Autism and Radical Visibility in Therapy

Being professional, even if it means sacrificing authenticity, is all well and good if that’s your thing. But the reality is, it’s not an option for everybody. Professional clothing to me is uncomfortable and overstimulating. And I can’t do my work well if I’m overwhelmed or distracted. I can tolerate uncomfortable clothing for short amounts of time, occasionally. But this is my job, I do it for hours a week. And besides, I like my ‘alternative’ clothing, it helps me fulfill my need for authenticity that a lot of neuro-diverse people have. (I think this might be born out of a learned refusal to mask after years of pretending to be people we aren’t.) I like the messages it sends about me: that I’m non-conforming and open-minded and prioritizing living life over talking about it. These statements align very well with my beliefs and intentions as a therapist.

Devon Price speaks about radical visibility: daring to present ourselves as we are most comfortable and authentic despite the social connotations and pushback we might receive for it. Radical visibility means challenging social expectations and stereotypes just by being present and being seen as you are.
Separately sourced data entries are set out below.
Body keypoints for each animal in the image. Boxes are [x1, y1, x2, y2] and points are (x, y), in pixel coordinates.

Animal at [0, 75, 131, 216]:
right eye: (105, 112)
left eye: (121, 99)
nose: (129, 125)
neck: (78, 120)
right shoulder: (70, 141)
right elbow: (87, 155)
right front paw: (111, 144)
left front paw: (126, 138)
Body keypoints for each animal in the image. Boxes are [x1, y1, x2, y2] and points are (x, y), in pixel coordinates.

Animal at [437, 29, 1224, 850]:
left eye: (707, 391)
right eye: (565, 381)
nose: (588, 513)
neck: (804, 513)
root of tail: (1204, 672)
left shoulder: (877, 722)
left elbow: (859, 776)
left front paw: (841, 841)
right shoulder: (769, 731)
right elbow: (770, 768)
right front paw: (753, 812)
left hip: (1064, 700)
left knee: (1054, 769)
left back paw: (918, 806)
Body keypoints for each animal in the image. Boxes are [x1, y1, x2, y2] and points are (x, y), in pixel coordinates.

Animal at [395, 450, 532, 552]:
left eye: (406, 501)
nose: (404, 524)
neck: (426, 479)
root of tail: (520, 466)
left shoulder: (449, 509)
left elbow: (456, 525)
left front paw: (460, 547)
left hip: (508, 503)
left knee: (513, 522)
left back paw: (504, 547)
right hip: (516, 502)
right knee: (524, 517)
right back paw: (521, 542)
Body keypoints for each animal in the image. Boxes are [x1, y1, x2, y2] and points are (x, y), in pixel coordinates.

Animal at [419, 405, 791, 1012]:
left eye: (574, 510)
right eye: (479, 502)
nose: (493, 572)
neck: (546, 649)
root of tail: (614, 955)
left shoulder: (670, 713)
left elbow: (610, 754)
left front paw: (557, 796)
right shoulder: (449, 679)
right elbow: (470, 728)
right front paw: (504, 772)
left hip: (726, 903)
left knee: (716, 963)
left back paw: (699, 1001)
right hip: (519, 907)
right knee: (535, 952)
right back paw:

So much of my sessions are spent unraveling the internalized beliefs systems of a toxic culture, so dressing how I want when I want can only help in those efforts. By being my comfortable, autistic self I am challenging the assumptions we’re all subconsciously affirming about what a therapist can be or do. That’s how evolution works: it requires diversity.
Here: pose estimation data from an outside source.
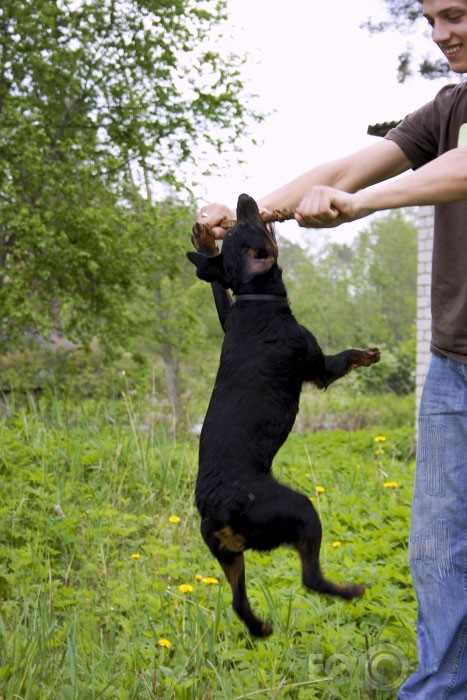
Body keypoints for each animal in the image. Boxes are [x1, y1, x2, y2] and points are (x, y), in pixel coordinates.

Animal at [186, 193, 380, 636]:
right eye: (254, 223)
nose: (243, 198)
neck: (258, 301)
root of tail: (217, 511)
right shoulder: (319, 366)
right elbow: (344, 358)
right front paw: (366, 354)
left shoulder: (228, 313)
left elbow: (218, 286)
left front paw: (204, 240)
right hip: (300, 512)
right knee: (310, 578)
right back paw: (351, 591)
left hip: (227, 555)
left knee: (238, 602)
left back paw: (260, 628)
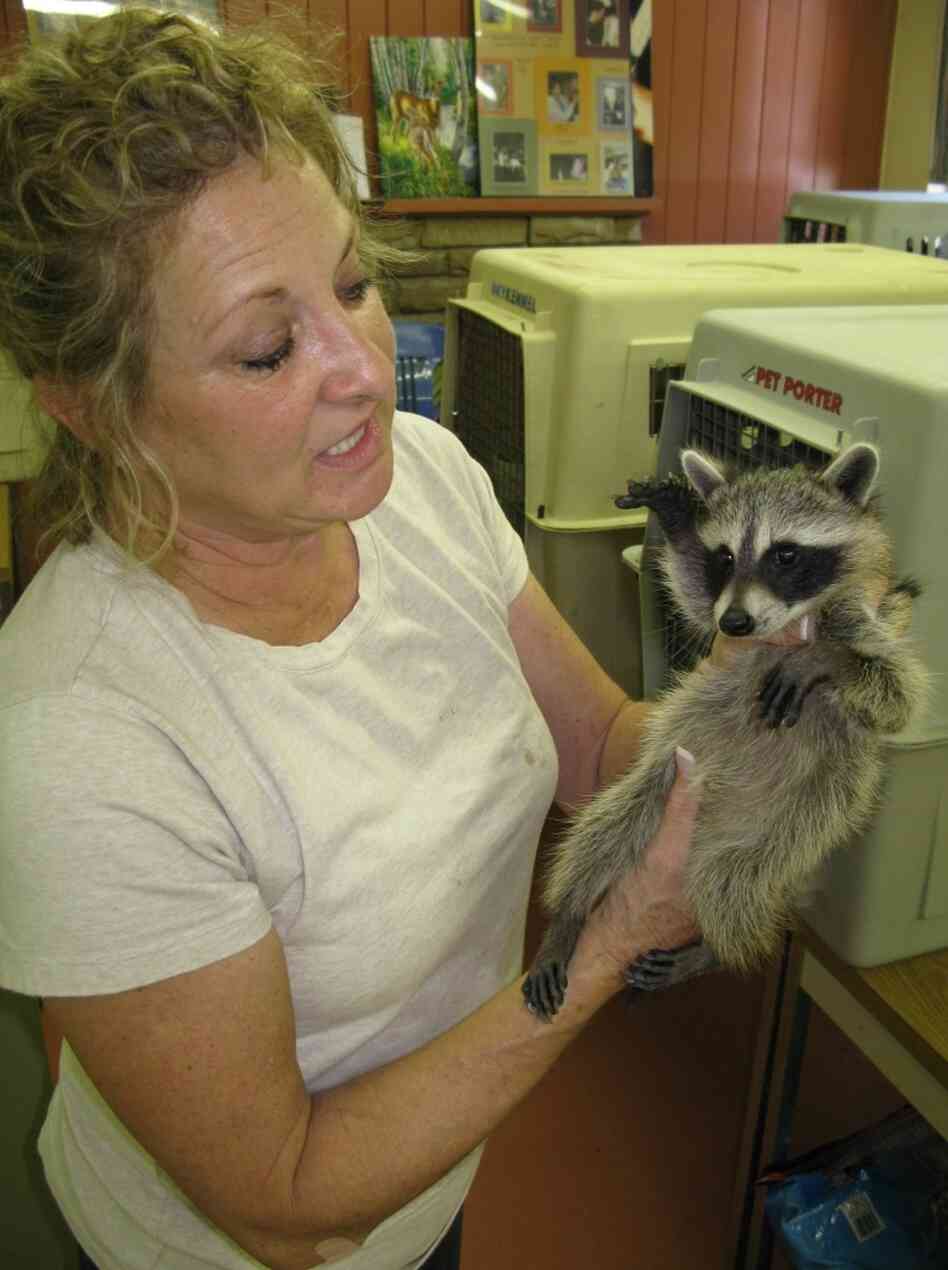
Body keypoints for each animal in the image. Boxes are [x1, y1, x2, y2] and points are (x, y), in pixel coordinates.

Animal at [523, 443, 930, 1023]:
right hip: (652, 791)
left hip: (790, 832)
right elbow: (696, 600)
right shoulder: (720, 621)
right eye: (725, 557)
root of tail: (706, 842)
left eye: (785, 555)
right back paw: (570, 914)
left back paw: (716, 952)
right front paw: (677, 520)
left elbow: (897, 696)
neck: (792, 622)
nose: (736, 621)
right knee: (602, 832)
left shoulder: (862, 619)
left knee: (741, 883)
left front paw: (825, 660)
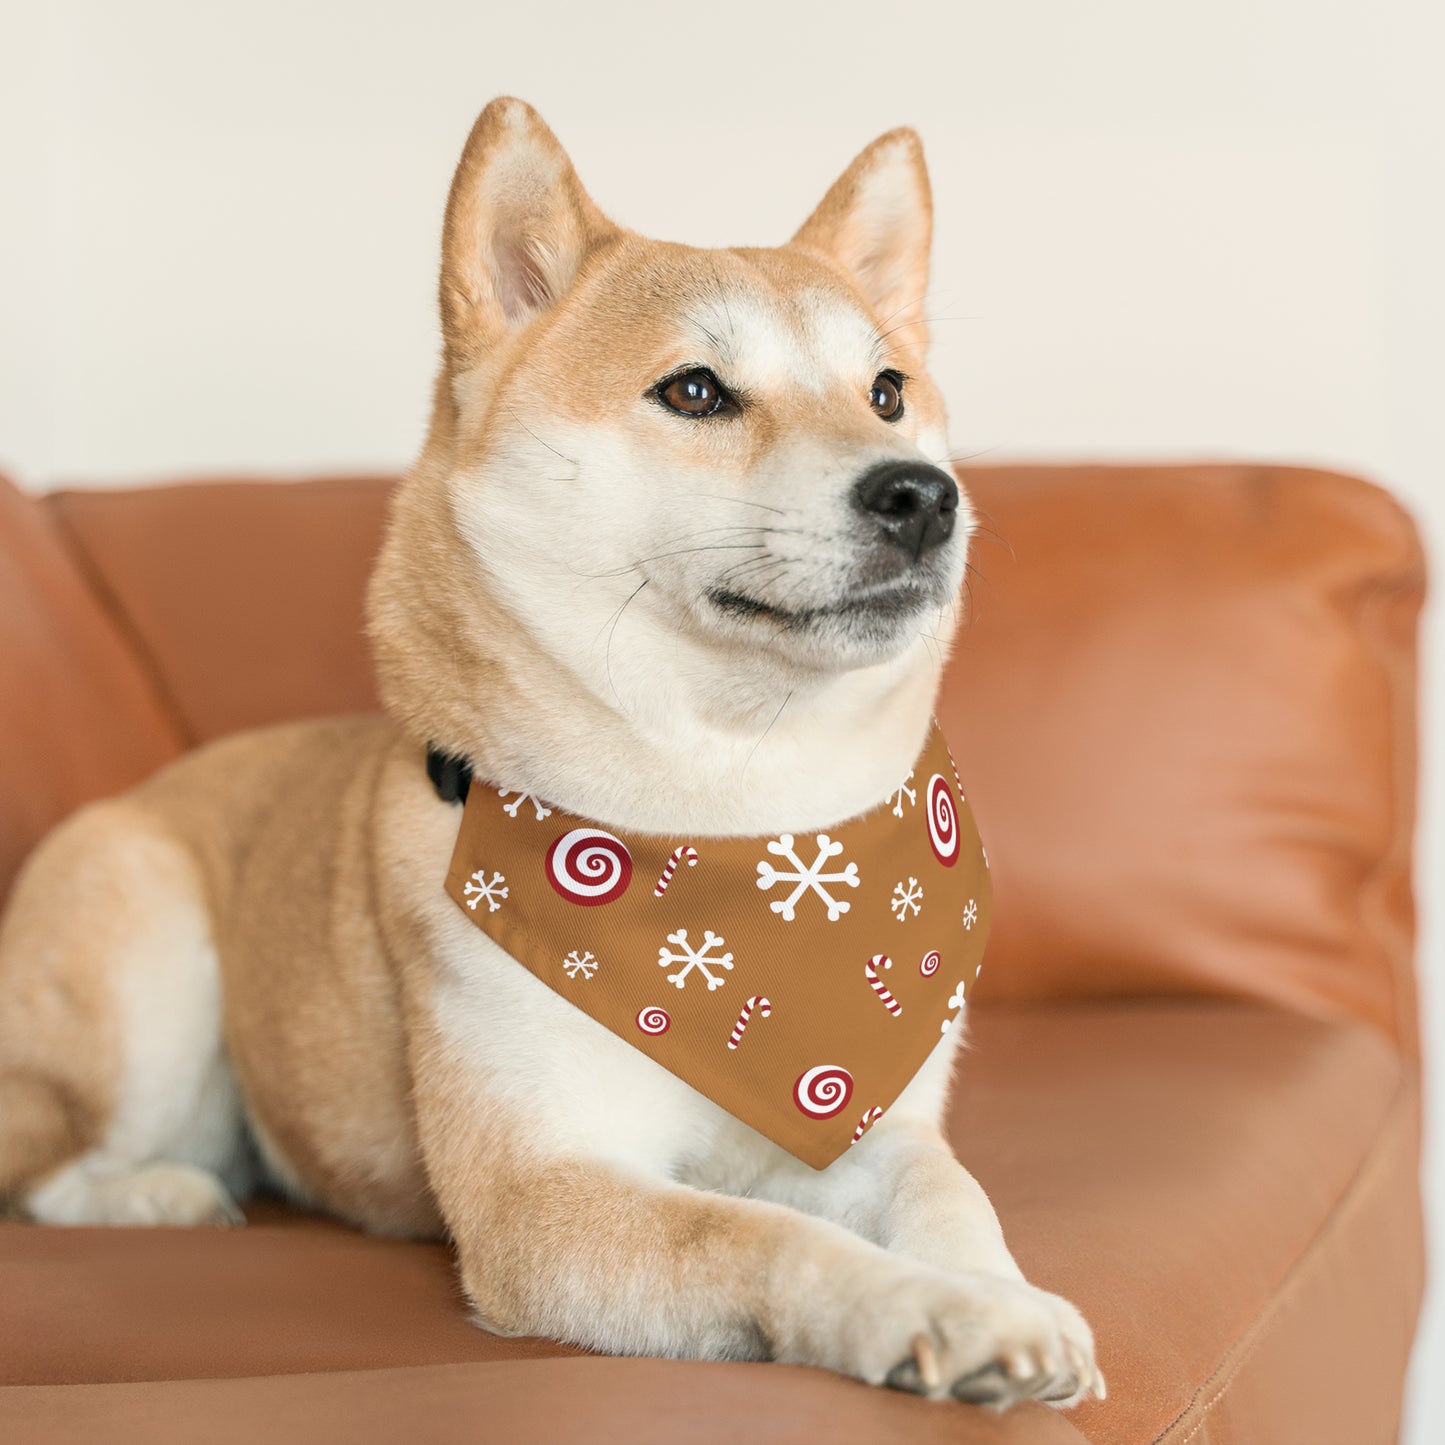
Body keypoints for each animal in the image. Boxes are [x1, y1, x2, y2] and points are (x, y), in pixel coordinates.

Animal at [0, 96, 1098, 1404]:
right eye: (694, 390)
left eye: (886, 389)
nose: (923, 494)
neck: (740, 830)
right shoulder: (539, 1193)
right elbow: (764, 1234)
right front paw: (928, 1308)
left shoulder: (873, 1118)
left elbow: (949, 1193)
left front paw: (1002, 1293)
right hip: (145, 963)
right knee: (48, 1165)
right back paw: (162, 1192)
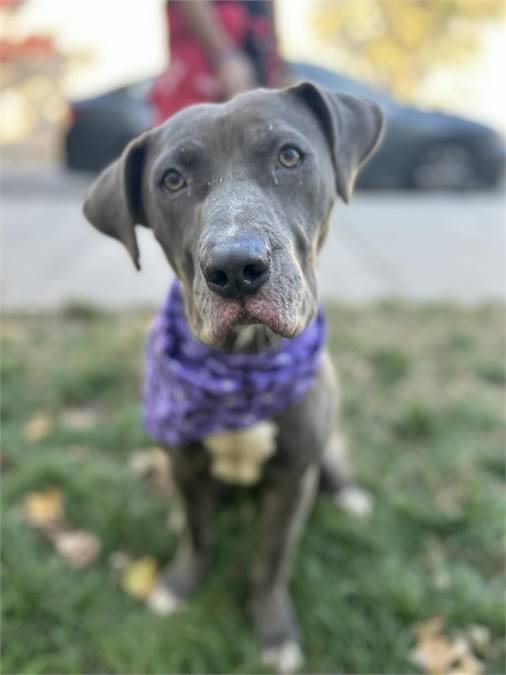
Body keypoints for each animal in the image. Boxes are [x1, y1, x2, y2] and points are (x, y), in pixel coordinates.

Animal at [84, 82, 384, 672]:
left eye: (289, 155)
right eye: (171, 180)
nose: (235, 268)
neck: (242, 367)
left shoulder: (292, 479)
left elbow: (271, 559)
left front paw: (274, 630)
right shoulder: (184, 464)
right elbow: (199, 533)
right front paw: (179, 585)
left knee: (335, 468)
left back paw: (351, 498)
When I began embracing autism and questioning my masking I took a hard long look (I am still looking) at the things I did in session which made me physically or emotionally uncomfortable but provided temporary social security. I’ve decided I’d rather learn to tolerate the risk of judgment than force myself to sit through hours of tense discomfort while pretending otherwise. But honestly? My practice has only flourished in the changes that I have since made. My autistic clients can see my autism in the way I wear my hair, my clothes, and my makeup. They can see it in my office: dimmed lights, available snacks, pillows on the floor. My gender aware client’s can see my androgyny. Client’s who struggle with self-esteem can see my sex-positivity and my body-positivity. My discomforts and headaches and stomach upsets. My muscle tension and soreness. My cold feet and my aversion to shoes. My tiredness. All these things are available for viewing if one looks closely enough. Am I self-conscious? Yes, daily. But not enough to justify trying to cover these things up and risk distancing myself from people who have come to rely on knowing me, and me knowing them.